Wszedł do Kapitolu z racą i pochodnią. "Pachniał paliwem"
W waszyngtońskim Kapitolu zatrzymano mężczyznę, który wszedł do budynku z pistoletem sygnałowym (tzw. racą) oraz pochodnią. Służby informują, że czuć było od niego charakterystyczny zapach paliwa.
2024-11-05, 20:36
O sprawie donosi Policja Kapitolu, która opisała sprawę we wpisie na platformie X. Funkcjonariusze aresztowali mężczyznę, który wszedł do budynku z pochodnią oraz racą. Został zatrzymany w miejscu, gdzie sprawdzani są zwiedzający.
Mieści się ono w Capitol Visitor Center. Ta część budynku po incydencie została zamknięta dla zwiedzających do końca śledztwa.
Alarm bombowy w Georgii
Rosja stara się zdestabilizować wybory w USA. Jak poinformował we wtorek sekretarz stanu w Georgii Brad Raffensperger, w tym stanie miały miejsce alarmy bombowe pochodzące właśnie z Rosji.
Omawiane sytuacje miały miejsce w hrabstwie Fulton, niedaleko Atlanty.
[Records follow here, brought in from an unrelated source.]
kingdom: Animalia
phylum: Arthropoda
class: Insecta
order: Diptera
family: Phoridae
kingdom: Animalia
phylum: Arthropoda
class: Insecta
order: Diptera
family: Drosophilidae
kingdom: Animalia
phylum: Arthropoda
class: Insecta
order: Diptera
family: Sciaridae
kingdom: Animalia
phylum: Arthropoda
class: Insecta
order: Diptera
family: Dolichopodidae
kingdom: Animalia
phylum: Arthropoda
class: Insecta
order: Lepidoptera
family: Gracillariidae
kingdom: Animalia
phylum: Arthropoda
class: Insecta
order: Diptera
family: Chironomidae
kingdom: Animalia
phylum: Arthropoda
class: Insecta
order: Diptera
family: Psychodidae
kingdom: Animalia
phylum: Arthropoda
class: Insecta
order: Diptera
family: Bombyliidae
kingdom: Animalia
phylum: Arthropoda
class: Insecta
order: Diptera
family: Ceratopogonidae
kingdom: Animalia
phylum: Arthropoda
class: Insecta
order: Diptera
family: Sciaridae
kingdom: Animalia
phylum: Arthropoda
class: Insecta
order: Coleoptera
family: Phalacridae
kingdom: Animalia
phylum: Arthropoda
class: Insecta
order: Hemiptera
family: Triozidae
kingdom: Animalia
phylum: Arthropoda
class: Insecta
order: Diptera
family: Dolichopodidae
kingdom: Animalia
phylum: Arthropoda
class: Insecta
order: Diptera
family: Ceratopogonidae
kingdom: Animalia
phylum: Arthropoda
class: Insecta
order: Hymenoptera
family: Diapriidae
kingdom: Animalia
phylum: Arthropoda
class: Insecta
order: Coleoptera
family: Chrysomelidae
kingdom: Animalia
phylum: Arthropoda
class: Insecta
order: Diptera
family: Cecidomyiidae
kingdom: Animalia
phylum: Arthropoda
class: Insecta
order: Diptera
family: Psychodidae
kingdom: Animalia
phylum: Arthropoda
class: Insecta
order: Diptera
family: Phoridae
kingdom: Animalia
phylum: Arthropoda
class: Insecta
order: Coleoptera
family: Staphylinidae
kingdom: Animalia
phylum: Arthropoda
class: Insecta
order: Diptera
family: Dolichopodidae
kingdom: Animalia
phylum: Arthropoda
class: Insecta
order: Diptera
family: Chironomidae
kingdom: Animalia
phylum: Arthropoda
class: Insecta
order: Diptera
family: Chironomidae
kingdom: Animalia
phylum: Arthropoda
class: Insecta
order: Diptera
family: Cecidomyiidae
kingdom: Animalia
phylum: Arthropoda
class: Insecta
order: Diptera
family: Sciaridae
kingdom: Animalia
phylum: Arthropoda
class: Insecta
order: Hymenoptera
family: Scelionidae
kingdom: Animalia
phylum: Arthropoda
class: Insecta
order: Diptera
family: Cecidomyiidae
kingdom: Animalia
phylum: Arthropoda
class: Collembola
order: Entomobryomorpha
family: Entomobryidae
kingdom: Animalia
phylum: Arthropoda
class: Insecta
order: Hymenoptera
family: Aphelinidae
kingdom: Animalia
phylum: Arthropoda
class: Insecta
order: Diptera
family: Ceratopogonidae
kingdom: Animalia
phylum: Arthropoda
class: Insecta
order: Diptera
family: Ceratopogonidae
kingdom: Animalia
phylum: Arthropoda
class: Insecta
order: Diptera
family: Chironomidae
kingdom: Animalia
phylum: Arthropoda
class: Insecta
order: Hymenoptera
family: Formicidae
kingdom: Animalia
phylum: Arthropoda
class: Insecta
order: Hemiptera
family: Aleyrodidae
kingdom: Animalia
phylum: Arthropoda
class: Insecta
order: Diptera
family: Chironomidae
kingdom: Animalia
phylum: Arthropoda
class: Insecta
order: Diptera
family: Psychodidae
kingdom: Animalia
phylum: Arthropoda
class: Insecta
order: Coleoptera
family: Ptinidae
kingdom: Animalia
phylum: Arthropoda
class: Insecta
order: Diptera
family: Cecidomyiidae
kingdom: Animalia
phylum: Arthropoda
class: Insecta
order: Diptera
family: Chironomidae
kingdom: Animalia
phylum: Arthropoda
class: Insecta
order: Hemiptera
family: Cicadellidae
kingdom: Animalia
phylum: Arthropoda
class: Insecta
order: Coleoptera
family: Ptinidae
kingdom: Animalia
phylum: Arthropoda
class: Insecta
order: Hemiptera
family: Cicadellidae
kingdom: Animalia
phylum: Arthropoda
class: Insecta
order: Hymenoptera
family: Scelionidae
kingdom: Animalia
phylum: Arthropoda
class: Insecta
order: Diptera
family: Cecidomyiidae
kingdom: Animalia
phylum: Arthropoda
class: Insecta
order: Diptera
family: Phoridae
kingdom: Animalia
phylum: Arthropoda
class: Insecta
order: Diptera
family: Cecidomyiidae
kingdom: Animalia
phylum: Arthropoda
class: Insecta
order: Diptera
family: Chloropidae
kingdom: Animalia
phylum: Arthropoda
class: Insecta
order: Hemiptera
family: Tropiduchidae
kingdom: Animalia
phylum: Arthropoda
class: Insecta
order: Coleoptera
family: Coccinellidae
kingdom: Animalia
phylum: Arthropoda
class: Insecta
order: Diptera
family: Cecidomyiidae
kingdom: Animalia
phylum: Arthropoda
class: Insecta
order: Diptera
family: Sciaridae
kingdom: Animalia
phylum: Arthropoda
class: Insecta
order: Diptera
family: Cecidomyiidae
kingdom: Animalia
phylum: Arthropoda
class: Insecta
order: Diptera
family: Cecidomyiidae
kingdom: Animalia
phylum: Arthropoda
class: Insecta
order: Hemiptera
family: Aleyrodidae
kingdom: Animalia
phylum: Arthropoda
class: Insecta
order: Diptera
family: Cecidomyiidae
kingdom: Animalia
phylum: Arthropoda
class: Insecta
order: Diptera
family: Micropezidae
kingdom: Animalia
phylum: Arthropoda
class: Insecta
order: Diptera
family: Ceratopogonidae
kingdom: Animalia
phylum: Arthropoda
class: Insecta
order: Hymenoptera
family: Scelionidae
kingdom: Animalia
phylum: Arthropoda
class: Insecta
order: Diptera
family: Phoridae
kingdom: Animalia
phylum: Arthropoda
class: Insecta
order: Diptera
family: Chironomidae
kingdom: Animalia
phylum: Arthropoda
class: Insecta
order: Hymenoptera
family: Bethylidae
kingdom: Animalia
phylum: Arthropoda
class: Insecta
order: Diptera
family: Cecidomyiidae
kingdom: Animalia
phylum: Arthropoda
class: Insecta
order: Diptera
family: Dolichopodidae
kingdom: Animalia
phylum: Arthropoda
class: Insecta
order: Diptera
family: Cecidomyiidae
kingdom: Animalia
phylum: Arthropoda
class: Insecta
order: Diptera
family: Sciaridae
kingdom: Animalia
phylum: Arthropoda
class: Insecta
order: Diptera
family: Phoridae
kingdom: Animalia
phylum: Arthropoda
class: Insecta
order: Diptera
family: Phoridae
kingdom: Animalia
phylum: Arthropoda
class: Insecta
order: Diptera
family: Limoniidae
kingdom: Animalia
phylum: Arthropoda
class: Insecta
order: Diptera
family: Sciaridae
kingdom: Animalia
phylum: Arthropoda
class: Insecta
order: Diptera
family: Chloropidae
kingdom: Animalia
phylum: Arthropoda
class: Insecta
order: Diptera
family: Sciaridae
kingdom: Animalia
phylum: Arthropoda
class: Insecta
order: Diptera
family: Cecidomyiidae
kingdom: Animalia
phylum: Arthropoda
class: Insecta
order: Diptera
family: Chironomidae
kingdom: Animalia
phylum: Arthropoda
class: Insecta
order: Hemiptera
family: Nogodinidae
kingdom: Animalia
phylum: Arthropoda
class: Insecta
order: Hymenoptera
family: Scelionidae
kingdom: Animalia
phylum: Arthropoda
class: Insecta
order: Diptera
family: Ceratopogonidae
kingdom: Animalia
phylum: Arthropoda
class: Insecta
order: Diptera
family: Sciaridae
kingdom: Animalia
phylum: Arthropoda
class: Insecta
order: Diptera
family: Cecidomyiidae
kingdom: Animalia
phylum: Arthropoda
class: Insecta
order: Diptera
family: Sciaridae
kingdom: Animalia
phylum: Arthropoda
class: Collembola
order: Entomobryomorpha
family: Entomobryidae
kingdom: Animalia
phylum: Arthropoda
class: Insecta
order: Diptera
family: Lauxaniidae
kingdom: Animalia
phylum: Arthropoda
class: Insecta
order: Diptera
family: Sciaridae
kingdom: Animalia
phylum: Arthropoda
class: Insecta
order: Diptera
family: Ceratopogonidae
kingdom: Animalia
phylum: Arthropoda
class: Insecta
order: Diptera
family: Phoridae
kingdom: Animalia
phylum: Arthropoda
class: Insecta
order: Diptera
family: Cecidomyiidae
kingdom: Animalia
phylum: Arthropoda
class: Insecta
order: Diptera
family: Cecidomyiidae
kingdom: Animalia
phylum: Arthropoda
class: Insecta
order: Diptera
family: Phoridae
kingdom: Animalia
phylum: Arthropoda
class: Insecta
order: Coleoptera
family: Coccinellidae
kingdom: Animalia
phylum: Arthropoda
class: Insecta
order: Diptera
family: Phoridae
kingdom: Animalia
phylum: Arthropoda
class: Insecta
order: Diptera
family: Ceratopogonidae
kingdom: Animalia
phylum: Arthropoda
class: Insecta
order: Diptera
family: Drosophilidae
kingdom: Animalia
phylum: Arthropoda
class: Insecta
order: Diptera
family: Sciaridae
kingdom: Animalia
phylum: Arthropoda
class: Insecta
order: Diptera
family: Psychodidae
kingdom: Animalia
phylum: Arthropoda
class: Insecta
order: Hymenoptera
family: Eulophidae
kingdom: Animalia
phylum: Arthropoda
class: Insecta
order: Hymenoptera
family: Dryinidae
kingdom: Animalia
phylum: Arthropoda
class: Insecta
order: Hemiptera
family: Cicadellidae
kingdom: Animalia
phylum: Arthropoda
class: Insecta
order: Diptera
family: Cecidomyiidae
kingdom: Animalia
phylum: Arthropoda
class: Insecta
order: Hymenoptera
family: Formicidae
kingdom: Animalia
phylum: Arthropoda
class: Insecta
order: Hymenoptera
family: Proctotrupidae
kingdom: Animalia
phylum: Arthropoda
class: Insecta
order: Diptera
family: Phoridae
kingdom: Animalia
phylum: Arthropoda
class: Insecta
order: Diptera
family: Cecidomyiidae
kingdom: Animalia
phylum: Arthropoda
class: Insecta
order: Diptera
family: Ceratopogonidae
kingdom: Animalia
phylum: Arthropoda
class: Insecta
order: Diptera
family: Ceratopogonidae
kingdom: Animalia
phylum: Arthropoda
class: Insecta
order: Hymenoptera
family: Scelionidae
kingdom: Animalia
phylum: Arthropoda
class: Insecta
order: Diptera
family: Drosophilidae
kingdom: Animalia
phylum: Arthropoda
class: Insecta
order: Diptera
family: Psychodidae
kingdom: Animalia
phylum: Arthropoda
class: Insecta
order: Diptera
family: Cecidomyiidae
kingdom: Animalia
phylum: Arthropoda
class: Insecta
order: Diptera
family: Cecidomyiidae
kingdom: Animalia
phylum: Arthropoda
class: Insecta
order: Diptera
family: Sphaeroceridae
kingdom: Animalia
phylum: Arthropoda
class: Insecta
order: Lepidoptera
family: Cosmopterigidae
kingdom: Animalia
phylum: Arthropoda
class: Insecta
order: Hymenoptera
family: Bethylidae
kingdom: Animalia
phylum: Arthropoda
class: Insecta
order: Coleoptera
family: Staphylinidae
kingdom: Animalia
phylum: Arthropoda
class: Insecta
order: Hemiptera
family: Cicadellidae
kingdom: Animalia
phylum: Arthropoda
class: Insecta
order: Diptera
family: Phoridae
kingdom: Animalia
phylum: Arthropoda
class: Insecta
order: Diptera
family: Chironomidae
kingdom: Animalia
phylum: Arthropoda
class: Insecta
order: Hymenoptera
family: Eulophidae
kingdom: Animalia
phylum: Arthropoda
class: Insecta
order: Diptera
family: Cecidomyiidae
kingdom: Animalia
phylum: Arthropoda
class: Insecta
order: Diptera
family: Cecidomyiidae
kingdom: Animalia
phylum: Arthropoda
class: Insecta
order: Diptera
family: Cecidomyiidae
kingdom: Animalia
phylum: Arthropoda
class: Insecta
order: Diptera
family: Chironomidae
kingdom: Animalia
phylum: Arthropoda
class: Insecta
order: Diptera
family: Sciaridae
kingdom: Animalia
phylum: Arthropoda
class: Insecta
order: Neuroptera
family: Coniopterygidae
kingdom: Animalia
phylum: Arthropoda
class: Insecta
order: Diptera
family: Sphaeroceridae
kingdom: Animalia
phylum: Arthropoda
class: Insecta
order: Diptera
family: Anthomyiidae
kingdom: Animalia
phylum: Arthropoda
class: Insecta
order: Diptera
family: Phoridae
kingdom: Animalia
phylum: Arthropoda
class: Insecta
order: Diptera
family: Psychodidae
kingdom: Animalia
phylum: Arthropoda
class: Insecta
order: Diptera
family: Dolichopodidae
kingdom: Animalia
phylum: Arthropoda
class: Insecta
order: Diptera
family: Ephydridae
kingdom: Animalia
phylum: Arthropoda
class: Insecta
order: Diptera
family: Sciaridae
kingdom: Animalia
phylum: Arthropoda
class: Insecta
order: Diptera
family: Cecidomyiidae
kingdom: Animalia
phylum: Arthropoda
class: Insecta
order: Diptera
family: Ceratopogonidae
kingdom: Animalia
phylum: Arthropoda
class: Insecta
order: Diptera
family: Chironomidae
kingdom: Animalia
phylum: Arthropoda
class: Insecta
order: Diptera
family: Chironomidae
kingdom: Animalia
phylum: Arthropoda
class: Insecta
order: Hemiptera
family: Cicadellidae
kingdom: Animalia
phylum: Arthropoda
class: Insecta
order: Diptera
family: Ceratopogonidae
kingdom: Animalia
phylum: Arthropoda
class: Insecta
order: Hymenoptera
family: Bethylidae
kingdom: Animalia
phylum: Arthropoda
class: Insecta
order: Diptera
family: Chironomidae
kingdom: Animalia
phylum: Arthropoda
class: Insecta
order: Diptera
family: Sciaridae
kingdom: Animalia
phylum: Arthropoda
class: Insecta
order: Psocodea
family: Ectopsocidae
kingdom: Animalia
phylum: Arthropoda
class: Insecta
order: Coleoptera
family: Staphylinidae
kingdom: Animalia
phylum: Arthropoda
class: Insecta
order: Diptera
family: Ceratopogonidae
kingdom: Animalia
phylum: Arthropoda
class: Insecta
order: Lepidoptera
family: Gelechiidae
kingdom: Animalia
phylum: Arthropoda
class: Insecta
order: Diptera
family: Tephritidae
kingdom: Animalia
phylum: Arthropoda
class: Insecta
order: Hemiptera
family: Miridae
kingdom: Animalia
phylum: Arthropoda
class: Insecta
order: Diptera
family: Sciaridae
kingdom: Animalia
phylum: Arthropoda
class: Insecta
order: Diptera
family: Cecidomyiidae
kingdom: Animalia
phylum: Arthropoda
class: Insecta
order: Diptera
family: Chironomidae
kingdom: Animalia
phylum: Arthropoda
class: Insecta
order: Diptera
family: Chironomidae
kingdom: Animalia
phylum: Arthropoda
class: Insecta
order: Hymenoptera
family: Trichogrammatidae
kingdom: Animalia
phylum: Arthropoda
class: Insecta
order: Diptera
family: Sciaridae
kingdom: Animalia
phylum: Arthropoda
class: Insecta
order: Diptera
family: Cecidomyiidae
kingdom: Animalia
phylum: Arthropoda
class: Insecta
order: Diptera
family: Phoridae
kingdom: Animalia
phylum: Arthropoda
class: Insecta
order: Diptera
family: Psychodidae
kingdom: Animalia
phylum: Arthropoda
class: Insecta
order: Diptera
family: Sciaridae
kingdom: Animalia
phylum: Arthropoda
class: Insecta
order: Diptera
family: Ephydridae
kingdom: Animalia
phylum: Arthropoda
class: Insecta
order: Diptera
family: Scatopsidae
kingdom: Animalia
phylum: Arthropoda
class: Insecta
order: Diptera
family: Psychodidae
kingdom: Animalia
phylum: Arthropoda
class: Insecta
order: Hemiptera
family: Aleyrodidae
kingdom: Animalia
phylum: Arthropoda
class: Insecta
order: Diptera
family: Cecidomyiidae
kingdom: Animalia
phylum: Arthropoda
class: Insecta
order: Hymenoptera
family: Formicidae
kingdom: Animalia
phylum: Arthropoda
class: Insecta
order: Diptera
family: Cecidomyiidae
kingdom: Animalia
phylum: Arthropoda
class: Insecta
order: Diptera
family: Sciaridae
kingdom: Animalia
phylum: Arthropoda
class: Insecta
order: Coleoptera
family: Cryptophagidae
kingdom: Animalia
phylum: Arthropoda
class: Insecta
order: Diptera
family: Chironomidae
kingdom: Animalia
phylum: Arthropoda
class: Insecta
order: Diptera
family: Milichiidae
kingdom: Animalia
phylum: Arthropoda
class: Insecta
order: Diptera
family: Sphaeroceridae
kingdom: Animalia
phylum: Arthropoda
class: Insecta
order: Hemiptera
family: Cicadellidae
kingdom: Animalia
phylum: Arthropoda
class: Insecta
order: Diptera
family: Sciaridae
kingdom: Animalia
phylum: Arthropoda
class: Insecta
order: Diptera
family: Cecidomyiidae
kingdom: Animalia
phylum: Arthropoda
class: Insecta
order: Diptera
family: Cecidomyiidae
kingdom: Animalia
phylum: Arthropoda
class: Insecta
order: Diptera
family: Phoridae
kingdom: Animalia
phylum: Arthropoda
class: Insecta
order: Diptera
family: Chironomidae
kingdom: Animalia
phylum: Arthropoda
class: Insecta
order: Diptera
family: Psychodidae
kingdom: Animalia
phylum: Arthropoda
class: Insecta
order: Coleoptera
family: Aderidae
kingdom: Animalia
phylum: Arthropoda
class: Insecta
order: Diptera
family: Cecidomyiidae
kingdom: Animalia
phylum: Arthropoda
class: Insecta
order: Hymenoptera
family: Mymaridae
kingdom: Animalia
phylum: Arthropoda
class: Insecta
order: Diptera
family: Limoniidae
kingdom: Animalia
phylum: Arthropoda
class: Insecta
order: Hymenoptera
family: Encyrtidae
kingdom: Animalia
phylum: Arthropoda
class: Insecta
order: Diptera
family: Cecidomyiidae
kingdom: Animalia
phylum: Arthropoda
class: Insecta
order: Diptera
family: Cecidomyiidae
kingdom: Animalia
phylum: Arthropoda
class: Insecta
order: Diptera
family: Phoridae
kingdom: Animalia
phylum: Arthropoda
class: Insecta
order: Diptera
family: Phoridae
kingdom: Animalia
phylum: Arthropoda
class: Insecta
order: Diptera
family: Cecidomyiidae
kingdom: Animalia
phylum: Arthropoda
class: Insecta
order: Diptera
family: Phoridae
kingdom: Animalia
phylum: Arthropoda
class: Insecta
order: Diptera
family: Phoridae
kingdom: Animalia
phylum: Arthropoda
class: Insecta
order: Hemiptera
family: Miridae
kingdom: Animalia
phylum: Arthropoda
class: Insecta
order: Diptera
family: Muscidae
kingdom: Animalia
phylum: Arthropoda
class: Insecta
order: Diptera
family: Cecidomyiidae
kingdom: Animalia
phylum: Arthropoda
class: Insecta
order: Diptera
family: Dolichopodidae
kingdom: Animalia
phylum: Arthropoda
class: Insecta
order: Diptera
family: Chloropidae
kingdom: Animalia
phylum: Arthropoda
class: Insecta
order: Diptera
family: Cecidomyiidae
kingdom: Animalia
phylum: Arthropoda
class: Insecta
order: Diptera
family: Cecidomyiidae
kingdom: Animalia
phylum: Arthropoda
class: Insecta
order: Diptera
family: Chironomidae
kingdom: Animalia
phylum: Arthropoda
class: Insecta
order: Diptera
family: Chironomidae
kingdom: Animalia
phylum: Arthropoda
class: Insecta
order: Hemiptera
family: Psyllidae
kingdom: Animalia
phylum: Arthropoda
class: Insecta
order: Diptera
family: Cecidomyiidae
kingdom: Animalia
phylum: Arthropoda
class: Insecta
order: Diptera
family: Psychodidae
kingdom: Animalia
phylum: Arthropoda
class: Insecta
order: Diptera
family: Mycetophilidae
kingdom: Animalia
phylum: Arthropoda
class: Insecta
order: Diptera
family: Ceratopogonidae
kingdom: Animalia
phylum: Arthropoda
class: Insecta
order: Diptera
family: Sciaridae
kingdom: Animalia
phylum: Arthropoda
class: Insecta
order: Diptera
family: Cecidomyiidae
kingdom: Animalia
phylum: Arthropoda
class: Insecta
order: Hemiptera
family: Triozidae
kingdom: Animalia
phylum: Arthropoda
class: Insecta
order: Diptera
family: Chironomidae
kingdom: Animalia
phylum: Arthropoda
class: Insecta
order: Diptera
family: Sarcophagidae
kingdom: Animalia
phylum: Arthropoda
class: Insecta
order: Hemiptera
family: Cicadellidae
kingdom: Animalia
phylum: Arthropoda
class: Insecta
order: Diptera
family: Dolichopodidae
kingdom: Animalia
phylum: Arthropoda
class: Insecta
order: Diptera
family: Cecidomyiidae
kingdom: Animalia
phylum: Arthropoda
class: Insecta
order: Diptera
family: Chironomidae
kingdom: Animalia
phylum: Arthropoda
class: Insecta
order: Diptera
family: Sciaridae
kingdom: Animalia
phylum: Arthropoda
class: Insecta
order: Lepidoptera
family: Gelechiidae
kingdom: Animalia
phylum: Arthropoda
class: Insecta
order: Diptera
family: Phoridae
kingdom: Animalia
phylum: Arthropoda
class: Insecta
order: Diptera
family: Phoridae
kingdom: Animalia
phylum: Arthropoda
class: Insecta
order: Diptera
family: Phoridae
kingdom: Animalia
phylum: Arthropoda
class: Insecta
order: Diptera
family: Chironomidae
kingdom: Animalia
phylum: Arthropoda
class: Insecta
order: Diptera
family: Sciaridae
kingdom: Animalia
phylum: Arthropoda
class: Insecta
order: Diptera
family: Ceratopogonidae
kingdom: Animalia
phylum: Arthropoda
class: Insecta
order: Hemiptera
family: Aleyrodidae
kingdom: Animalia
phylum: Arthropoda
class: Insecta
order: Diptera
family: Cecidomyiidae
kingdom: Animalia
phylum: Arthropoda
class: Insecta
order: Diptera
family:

Jak dodał Raffensperger, choć groźby nie były wiarygodne, to wymagały jednak sprawdzenia. Z tego powodu czasowo zamknięto dwa lokale wyborcze w hrabstwie.
REKLAMA
FBI podaje ponadto, że podobne groźby odnotowano w kilku stanach.
"Żadne z zagrożeń nie zostało dotychczas uznane za wiarygodne" - przekazano w komunikacie.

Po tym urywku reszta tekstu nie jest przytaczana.